If you've been following this blog or have come to see Bron Hebog in the years when it was going to exhibitions you might be thinking at this point, hang on, I'm sure you've got one of those already?

You're right, we do.

But now we need to make another one.

I can't say why, or at least for the moment I can't.

Our brand has always been 'doing things the hard way', and my way of tackling a carriage like 24 is no exception!

Every stick of those matchboard sides is stuck on individually. 

At a rough guess there must be around 150 of them, and that's without all the bits of door framing, the droplights and other bits of raised detailing.

It took around a fortnight to get one side done!
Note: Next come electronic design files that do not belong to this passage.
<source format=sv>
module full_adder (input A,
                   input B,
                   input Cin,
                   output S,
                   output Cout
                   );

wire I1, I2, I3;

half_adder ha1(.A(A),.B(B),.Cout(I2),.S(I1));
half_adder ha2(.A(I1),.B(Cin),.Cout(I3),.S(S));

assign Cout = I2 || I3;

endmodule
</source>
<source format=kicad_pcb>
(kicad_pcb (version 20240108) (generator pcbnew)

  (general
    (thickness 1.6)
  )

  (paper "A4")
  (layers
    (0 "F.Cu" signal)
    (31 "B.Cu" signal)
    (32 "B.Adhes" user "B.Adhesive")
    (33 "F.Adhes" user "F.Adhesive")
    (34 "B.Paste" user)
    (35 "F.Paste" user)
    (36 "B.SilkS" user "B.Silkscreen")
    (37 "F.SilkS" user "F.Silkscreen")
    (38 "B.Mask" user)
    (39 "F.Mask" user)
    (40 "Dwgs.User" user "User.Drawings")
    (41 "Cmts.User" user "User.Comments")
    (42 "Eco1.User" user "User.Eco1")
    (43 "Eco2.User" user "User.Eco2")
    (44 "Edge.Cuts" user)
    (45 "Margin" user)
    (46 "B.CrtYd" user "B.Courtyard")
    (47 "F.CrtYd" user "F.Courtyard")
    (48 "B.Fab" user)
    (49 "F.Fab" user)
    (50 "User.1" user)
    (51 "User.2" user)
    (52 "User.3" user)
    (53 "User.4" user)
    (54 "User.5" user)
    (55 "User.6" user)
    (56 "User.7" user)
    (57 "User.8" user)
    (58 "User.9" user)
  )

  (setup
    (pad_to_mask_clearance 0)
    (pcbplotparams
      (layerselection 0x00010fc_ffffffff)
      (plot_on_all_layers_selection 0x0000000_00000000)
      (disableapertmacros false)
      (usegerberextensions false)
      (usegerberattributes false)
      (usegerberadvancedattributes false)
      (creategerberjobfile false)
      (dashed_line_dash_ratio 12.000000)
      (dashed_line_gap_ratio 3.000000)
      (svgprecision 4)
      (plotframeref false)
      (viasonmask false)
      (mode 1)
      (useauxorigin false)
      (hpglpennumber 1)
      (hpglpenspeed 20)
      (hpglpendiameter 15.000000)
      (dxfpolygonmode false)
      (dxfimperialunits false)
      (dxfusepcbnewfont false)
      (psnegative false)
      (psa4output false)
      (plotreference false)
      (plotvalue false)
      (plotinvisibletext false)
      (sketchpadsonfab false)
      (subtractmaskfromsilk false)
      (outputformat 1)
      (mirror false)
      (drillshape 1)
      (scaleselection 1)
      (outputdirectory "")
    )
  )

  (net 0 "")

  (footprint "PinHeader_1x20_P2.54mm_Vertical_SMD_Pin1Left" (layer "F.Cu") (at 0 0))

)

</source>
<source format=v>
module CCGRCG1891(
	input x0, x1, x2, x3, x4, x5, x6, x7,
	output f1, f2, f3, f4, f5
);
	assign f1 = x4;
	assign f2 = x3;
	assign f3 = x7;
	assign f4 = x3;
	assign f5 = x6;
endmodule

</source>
I'm not saying I'm getting impatient as I get older, but I'm not up for doing that twice if I don't have to.

So this time for my replica-of-a-replica I'm going to see what happens if I use this first side as a master to make a silicone mold from, and try making resin cast sides.

With so much detail it's likely that the mold will soon lose its fidelity and after a couple of castings some of the matchboard detail will become blocked.
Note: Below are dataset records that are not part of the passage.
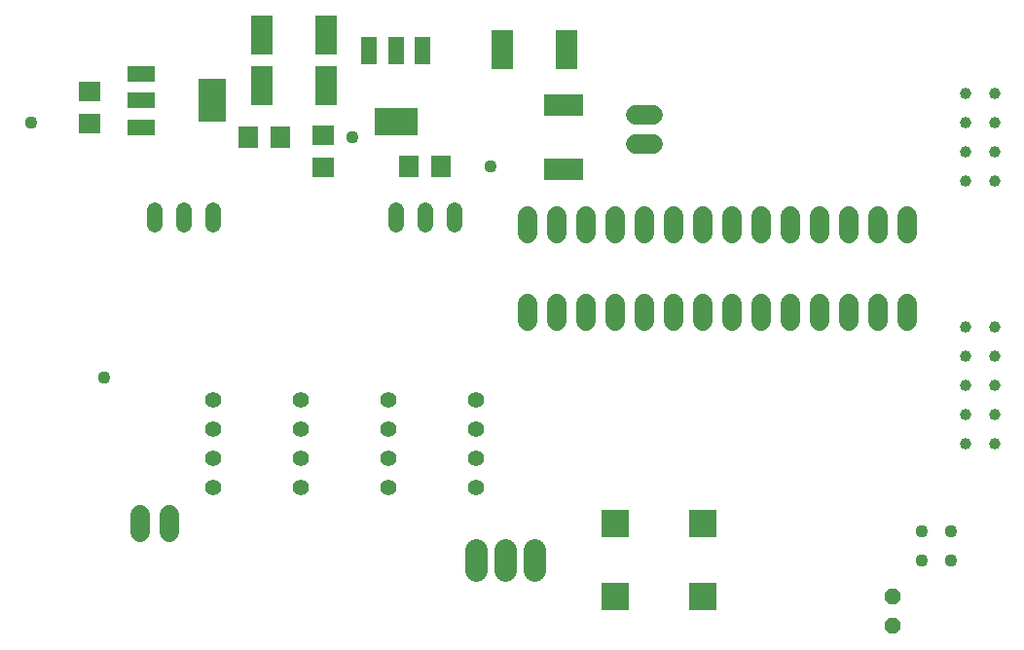
<source format=gts>
G75*
%MOIN*%
%OFA0B0*%
%FSLAX25Y25*%
%IPPOS*%
%LPD*%
%AMOC8*
5,1,8,0,0,1.08239X$1,22.5*
%
%ADD10R,0.07687X0.06899*%
%ADD11R,0.06899X0.07687*%
%ADD12R,0.09400X0.05400*%
%ADD13R,0.09261X0.14773*%
%ADD14R,0.05400X0.09400*%
%ADD15R,0.14773X0.09261*%
%ADD16C,0.05600*%
%ADD17C,0.06600*%
%ADD18OC8,0.05400*%
%ADD19R,0.07687X0.13198*%
%ADD20C,0.05400*%
%ADD21R,0.13198X0.07687*%
%ADD22R,0.09458X0.09458*%
%ADD23C,0.07687*%
%ADD24C,0.03969*%
%ADD25C,0.04362*%
D10*
X0129700Y0181688D03*
X0129700Y0192712D03*
X0049700Y0196688D03*
X0049700Y0207712D03*
D11*
X0104188Y0192200D03*
X0115212Y0192200D03*
X0159188Y0182200D03*
X0170212Y0182200D03*
D12*
X0067500Y0195600D03*
X0067500Y0204700D03*
X0067500Y0213800D03*
D13*
X0091901Y0204700D03*
D14*
X0145600Y0221900D03*
X0154700Y0221900D03*
X0163800Y0221900D03*
D15*
X0154700Y0197499D03*
D16*
X0152200Y0102200D03*
X0152200Y0092200D03*
X0152200Y0082200D03*
X0152200Y0072200D03*
X0182200Y0072200D03*
X0182200Y0082200D03*
X0182200Y0092200D03*
X0182200Y0102200D03*
X0122200Y0102200D03*
X0122200Y0092200D03*
X0122200Y0082200D03*
X0122200Y0072200D03*
X0092200Y0072200D03*
X0092200Y0082200D03*
X0092200Y0092200D03*
X0092200Y0102200D03*
D17*
X0067200Y0062700D02*
X0067200Y0056700D01*
X0077200Y0056700D02*
X0077200Y0062700D01*
X0199700Y0129200D02*
X0199700Y0135200D01*
X0209700Y0135200D02*
X0209700Y0129200D01*
X0219700Y0129200D02*
X0219700Y0135200D01*
X0229700Y0135200D02*
X0229700Y0129200D01*
X0239700Y0129200D02*
X0239700Y0135200D01*
X0249700Y0135200D02*
X0249700Y0129200D01*
X0259700Y0129200D02*
X0259700Y0135200D01*
X0269700Y0135200D02*
X0269700Y0129200D01*
X0279700Y0129200D02*
X0279700Y0135200D01*
X0289700Y0135200D02*
X0289700Y0129200D01*
X0299700Y0129200D02*
X0299700Y0135200D01*
X0309700Y0135200D02*
X0309700Y0129200D01*
X0319700Y0129200D02*
X0319700Y0135200D01*
X0329700Y0135200D02*
X0329700Y0129200D01*
X0329700Y0159200D02*
X0329700Y0165200D01*
X0319700Y0165200D02*
X0319700Y0159200D01*
X0309700Y0159200D02*
X0309700Y0165200D01*
X0299700Y0165200D02*
X0299700Y0159200D01*
X0289700Y0159200D02*
X0289700Y0165200D01*
X0279700Y0165200D02*
X0279700Y0159200D01*
X0269700Y0159200D02*
X0269700Y0165200D01*
X0259700Y0165200D02*
X0259700Y0159200D01*
X0249700Y0159200D02*
X0249700Y0165200D01*
X0239700Y0165200D02*
X0239700Y0159200D01*
X0229700Y0159200D02*
X0229700Y0165200D01*
X0219700Y0165200D02*
X0219700Y0159200D01*
X0209700Y0159200D02*
X0209700Y0165200D01*
X0199700Y0165200D02*
X0199700Y0159200D01*
X0236700Y0189700D02*
X0242700Y0189700D01*
X0242700Y0199700D02*
X0236700Y0199700D01*
D18*
X0324700Y0034700D03*
X0324700Y0024700D03*
D19*
X0130724Y0209700D03*
X0108676Y0209700D03*
X0108676Y0227200D03*
X0130724Y0227200D03*
X0191176Y0222200D03*
X0213224Y0222200D03*
D20*
X0174700Y0167100D02*
X0174700Y0162300D01*
X0164700Y0162300D02*
X0164700Y0167100D01*
X0154700Y0167100D02*
X0154700Y0162300D01*
X0092200Y0162300D02*
X0092200Y0167100D01*
X0082200Y0167100D02*
X0082200Y0162300D01*
X0072200Y0162300D02*
X0072200Y0167100D01*
D21*
X0212200Y0181176D03*
X0212200Y0203224D03*
D22*
X0229700Y0059700D03*
X0259700Y0059700D03*
X0259700Y0034700D03*
X0229700Y0034700D03*
D23*
X0202200Y0043657D02*
X0202200Y0050743D01*
X0192200Y0050743D02*
X0192200Y0043657D01*
X0182200Y0043657D02*
X0182200Y0050743D01*
D24*
X0349700Y0087200D03*
X0359700Y0087200D03*
X0359700Y0097200D03*
X0349700Y0097200D03*
X0349700Y0107200D03*
X0359700Y0107200D03*
X0359700Y0117200D03*
X0349700Y0117200D03*
X0349700Y0127200D03*
X0359700Y0127200D03*
X0359700Y0177200D03*
X0349700Y0177200D03*
X0349700Y0187200D03*
X0359700Y0187200D03*
X0359700Y0197200D03*
X0349700Y0197200D03*
X0349700Y0207200D03*
X0359700Y0207200D03*
D25*
X0187200Y0182200D03*
X0139700Y0192200D03*
X0029700Y0197200D03*
X0054700Y0109700D03*
X0334700Y0057200D03*
X0344700Y0057200D03*
X0344700Y0047200D03*
X0334700Y0047200D03*
M02*

</source>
But if I can get two good casts from it out of the initial resin pours then I hope it'll be an easier way of making the basic carriage body.

And if not I've lost two weeks - and a lot of increasingly expensive styrene strip - which I won't get back....

Wednesday, 20 May 2026

Minffordd Movie

Perhaps rather like an artist attempting a self-portrait, taking good pictures and videos of your own layout is surprisingly hard, in my experience.

I suspect a lot of that may because after years designing and constructing it you are simply too familiar with the subject.

Someone who is seeing it for the first time may find the viewpoints and angles which you have overlooked.

(They may also have better equipment or, quite simply, possess more talent and creativity...)

Therefore, I always welcome it when people watching our layout take photos and videos and are willing to spend the time to edit and share them.

Over the years FR volunteer Matthew Hall has produced some terrific videos of our former layouts Dduallt and Bron Hebog and I'm delighted that he has done it again for Minffordd following his visit to the show in Porthmadog at the weekend.

This is without a doubt the best footage I have yet seen of the layout.

It is a generous feature-length production of a full half-hour so grab yourself a drink, and maybe something to nibble on, then click, sit back and enjoy!




Sunday, 17 May 2026

"My Grandfather Went To Work On That!"

The best part of exhibiting a layout a real place near that place is hearing the comments and stories from the people who have a connection with it.

That's one of the reasons we were so much looking forward to bringing Minffordd to Porthmadog this weekend, as well as the chance to catch up with old friends on the FR.


One of the people watching today pointed at the Wickham trolley and told us his us his grandfather from Talsarnau use to be a ganger on the Cambrian Coast Line in around the time we have modelled it and says he used to tell stories about travelling out to work sites on the trolley kept at Porthmadog.

Another visitor told us how he was once a loco fireman based at Pwllheli and recalled how tricky it was to re-start trains from Minffordd on a wet day with the tricky combination of a steep gradient and sharp curve on the line.


Someone very local, who lives right in a house right beside the FR there, was hugely complimentary about the layout, along with many current and former FR volunteers who came along, and it's comments like those which really make the years of dedication which go into to project like this worthwhile.


The second day was a lot more relaxing, with the crew well into the routine of running the layout, and we were grateful to have the assistance of some long-time acquaintances, one of whom was visiting from the other side of the world, and another who's day job is to run the real Cambrian Coast Line, so it was amusing to see if they could manage any better in model form....


Minffordd won't be on show again until the autumn, but there'll be plenty of modelling work to be getting on with, including, I hope, finally getting a DCC chip and speaker into Moelwyn once I finally discover the secrets of how it's been done before.